Declaração do deputado foi dada durante evento em Brasília, no domingo 9
REDAÇÃO OESTE
Segundo Dino, o "objetivo é identificar indícios de eventuais crimes, notadamente incitações ou apologias a atos criminosos" | Foto: Joédson Alves/Agência BrasilUsando sua rede social, o ministro da Justiça e Segurança Pública, Flávio Dino, afirmou que determinou à Polícia Federal (PF) a apuração do discurso feito pelo deputado federal Eduardo Bolsonaro (PL-SP) durante o evento “Proarmas pela Liberdade“. O evento ocorreu no domingo 9, em Brasília, com organização do Pró Armas, grupo que defende a flexibilização do porte e da posse armas para cidadãos comuns.
Segundo Dino, o “objetivo é identificar indícios de eventuais crimes, notadamente incitações ou apologias a atos criminosos”.

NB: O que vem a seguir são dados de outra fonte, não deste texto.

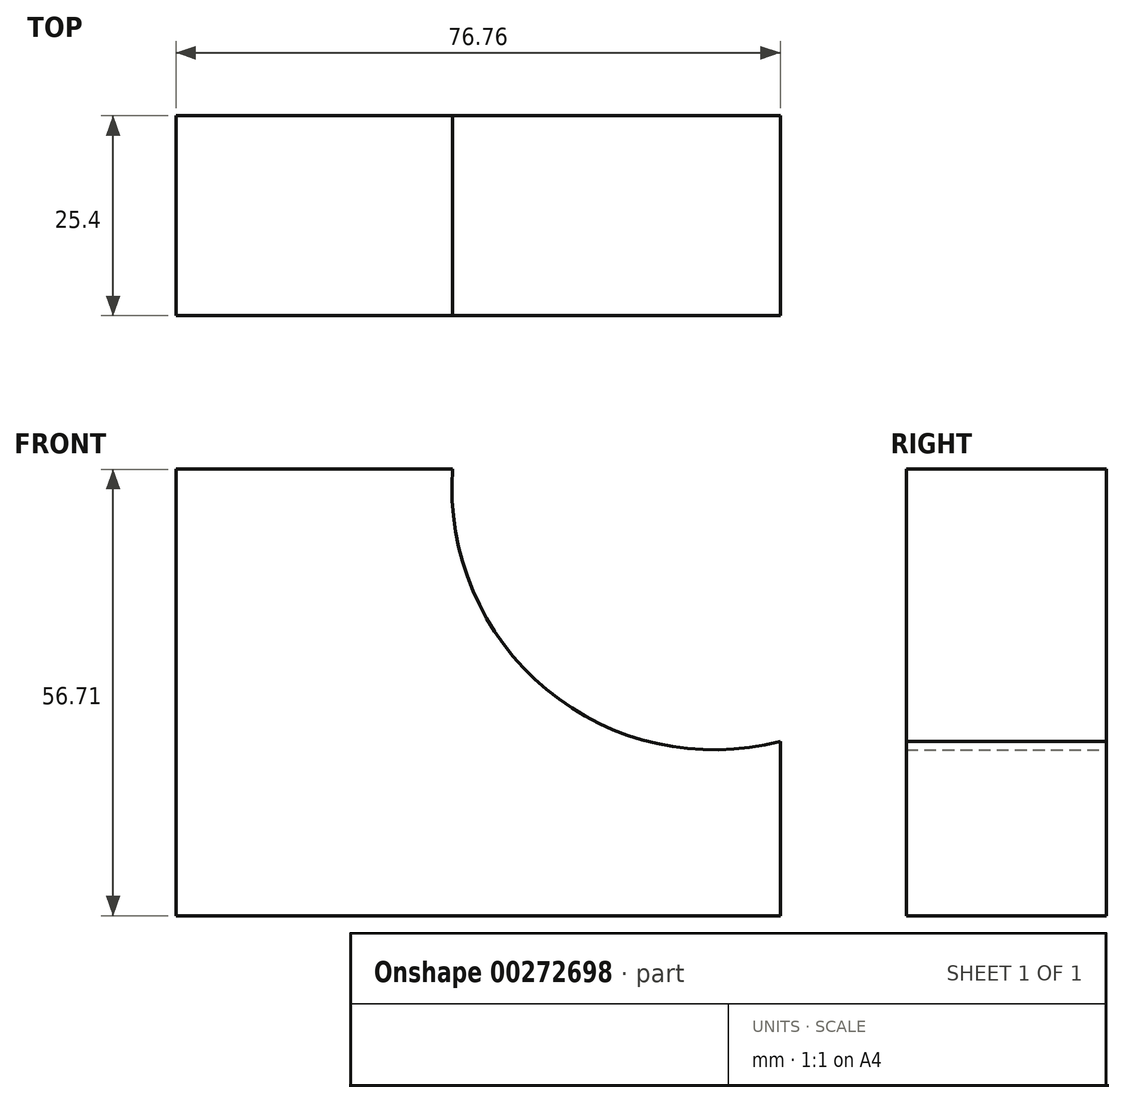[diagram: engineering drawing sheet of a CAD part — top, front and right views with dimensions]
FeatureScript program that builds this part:
annotation { "Feature Type Name" : "Feature", "Feature Type Description" : "" }
export const myFeature = defineFeature(function(context is Context, id is Id, definition is map)
    precondition{}
    {
        {
            var Q0;
            Q0=qCreatedBy(makeId("Front.planeOp"),FACE);
            var sketch = newSketch(context, id + "F0", { "sketchPlane" : qUnion([Q0])});
            skLineSegment(sketch, "E0", {"start": v(0, 0) * mm, "end": v(-76.76, 0) * mm});
            skLineSegment(sketch, "E1", {"start": v(-76.76, 0) * mm, "end": v(-76.76, 56.71) * mm});
            skLineSegment(sketch, "E2", {"start": v(-76.76, 56.71) * mm, "end": v(-41.63, 56.71) * mm});
            skLineSegment(sketch, "E3", {"start": v(0, 0) * mm, "end": v(0, 22.15) * mm});
            skArc(sketch, "E4", {"start": v(-41.63, 56.71) * mm, "mid": v(-29.7, 28.74) * mm, "end": v(0, 22.15) * mm});
            skSolve(sketch);
        }
        {
            var Q0;
            Q0=makeQuery(id+"F0.imprint","IMPRINT",FACE,{"disambiguationData":[TD([[makeQuery(id+"F0.imprint","IMPRINT",EDGE,{"derivedFrom":sQuery(id+"F0.wireOp",EDGE,"E0")}),-1.0]])]});
            extrude(context, id + "F1", {"entities" : qUnion([Q0]), "depth" : 25.4 * mm});
        }
    });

Em um trecho de seu discurso, Eduardo Bolsonaro disse que “não tem diferença de um professor doutrinador para um traficante de drogas que tenta sequestrar e levar os nossos filhos para o mundo do crime”. A fala fez alusão às cooptações feitas por educadores que realizam militância de esquerda nas salas de aula do país.
Eduardo Bolsonaro quebra o silêncio sobre fala de Flávio Dino
Eduardo Bolsonaro usou o Twitter para rebater a declaração de Flávio Dino. O parlamentar afirmou que não há nenhuma investigação sobre o suposto cometimento de crimes, mas sim “perseguição”.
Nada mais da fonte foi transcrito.